Overall, the climate-funding entanglements between the U.S. and Latin America are marginal when compared to the funding capacities of regional development banks. A reduction of the American financial engagement in multilateral climate policies would have minor consequences. However, a restriction of bilateral investments in the area of renewables would harm the U.S. and is thus not likely. Moreover, a climate-funding gap left by the U.S. could possibly be covered by China or Europe. A political signal alone indicating a withdrawal from the U.S. from global climate matters could have a harming effect on the Latin American commitment to accomplish reforms in the energy sector.

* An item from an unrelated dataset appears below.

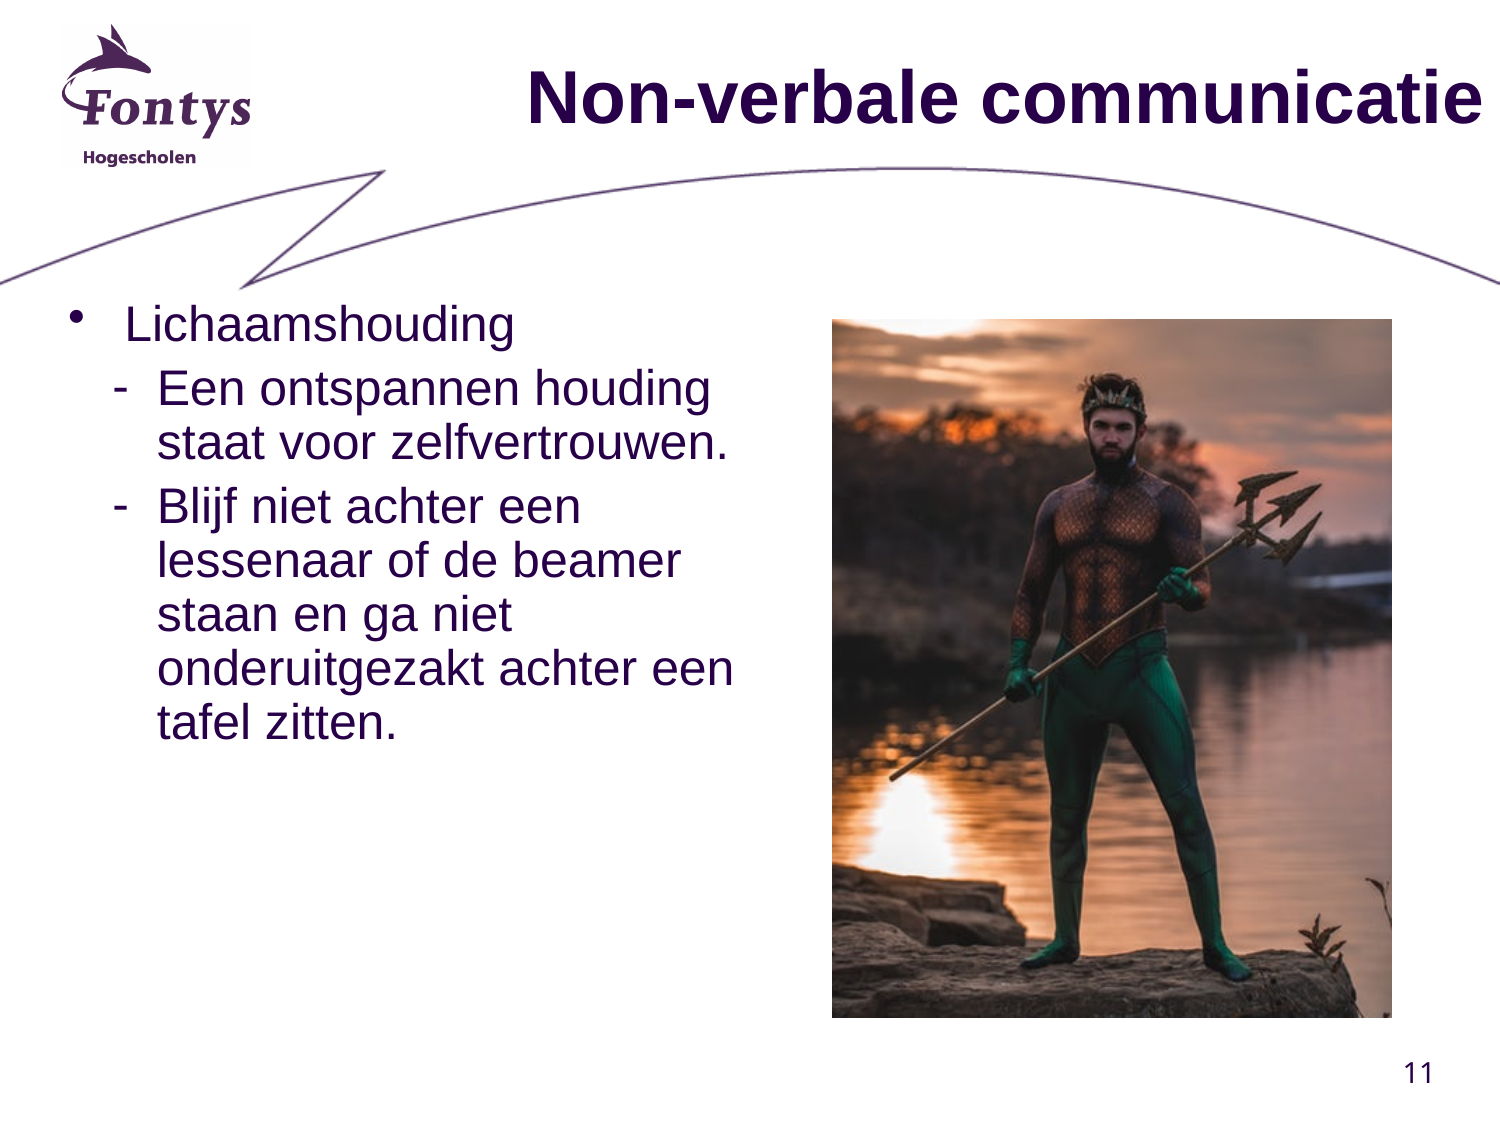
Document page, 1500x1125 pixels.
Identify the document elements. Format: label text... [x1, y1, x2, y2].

list Lichaamshouding Een ontspannen houding staat voor zelfvertrouwen. Blijf niet achter een lessenaar of de beamer staan en ga niet onderuitgezakt achter een tafel zitten. [53, 290, 810, 1047]
title Non-verbale communicatie [272, 3, 1500, 185]
picture [0, 0, 1500, 1112]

Possibly much Ado about Nothing
Despite fierce election rhetoric and public uncertainty regarding new actors in the American energy and climate policies, one should not expect a major disruption of the relationship between the U.S. and Latin America. From a market economy perspective, the growing U.S. energy export capacity in Latin America was already priced in, inter alia through its stronger focus on China. To “unleash” the petroleum sector would thus hardly cause any ad-hoc problems. In addition, the intended withdrawal of the U.S. from a multilateral climate policy will have minor consequences since it has a minor importance to Latin America as far as climate-funding policies and mutual dependencies are concerned. China has positioned itself in such a manner that it could rebalance a possible climate-funding gap through investments. However, this political signal could exert negative consequences on the will to undertake energy sector reforms in the region since we are experiencing times in which the trust of Latin Americans on their politics is shaken by massive corruption scandals. One can expect for the future that the new U.S. administration and its potential energy and climate policies will push Latin America more towards China. Europe could and should see this as an opportunity, and could present itself much more as an alternative partner to Latin America in matters concerning climate and energy transition policies.
Dr. Christian Hübner is Head of the Regional Programme Energy Security and Climate Change in Latin America of the Konrad-Adenauer-Stiftung.
This contribution is a translation from German into English. The original article had been published before the United States announced to withdraw from the Paris climate agreement.